"Our world," said Nina. "Our new world."

Lucifer started to answer, then could not speak. The weight of his thoughts was too great a burden to ease with words.

Nina put her arm around him.

"A frontier must always be like this," she said.

But what a frontier! There were the physical problems of existence, with Huth's administration and most of his technology gone. There was the moment when the supply ship would return, when a great fleet of ships might come to see what had happened to the project.

Yet those problems seemed like foothills to the towering peaks ahead, rising in range after range, beyond the outermost perimeter of thought.

As Lucifer stared into this unknown, he felt his mental stature shrivel to microscopic size.
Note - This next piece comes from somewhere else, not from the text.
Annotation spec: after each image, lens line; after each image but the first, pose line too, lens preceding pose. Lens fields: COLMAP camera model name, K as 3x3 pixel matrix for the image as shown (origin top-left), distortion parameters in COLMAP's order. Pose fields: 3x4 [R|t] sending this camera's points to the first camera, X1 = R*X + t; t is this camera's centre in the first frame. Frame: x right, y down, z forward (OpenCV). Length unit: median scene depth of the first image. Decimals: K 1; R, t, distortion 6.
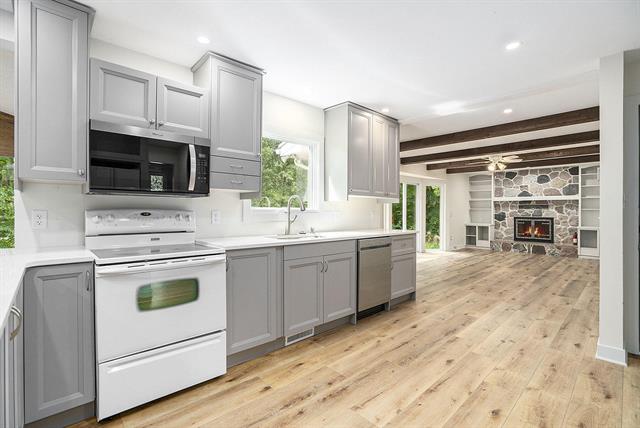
lens RADIAL K [[296.6, 0, 313.9], [0, 296.6, 214.1], [0, 0, 1]] dist [-0.041257, 0.004835]
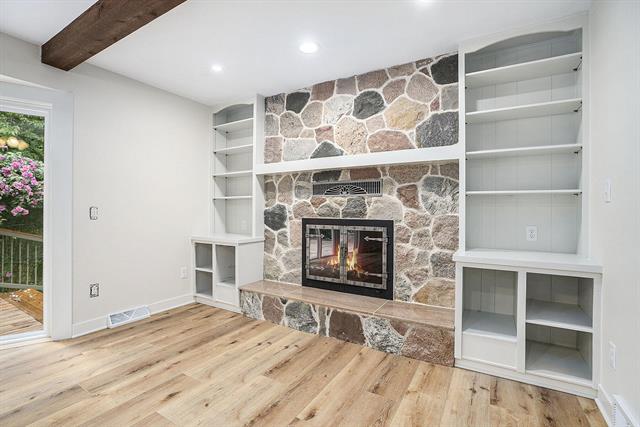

How could he, or any combination of men, offer leadership into such a future? If the project could survive against the return of Huth's people, what would keep it from disintegrating and destroying itself? How could a psi focus be channeled and used constructively? How could a professor of parapsychology, a professor who knew less about his subject than the youngest child on this planet, assail such peaks?

And the children! A freckled boy whimpering in his arms. A boy with a potential power that was as yet beyond the imagination. Lucifer thought of a tiny child behind the wheel of a great diesel truck, speeding through the crowded streets of a city. Or a child toying with the fuse of a hydrogen bomb. Raise that capacity for destruction to the nth power, and then....

God!

Tonight, for the first time, the children had glimpsed how great their power could be. Tomorrow they would begin to play new games. Quickly they would realize that they were stronger than their parents and other adult authorities. How could such children be controlled, educated, guided to maturity? If there were problem adolescents on Earth, what problems lay ahead with adolescents who could hotrod among the stars?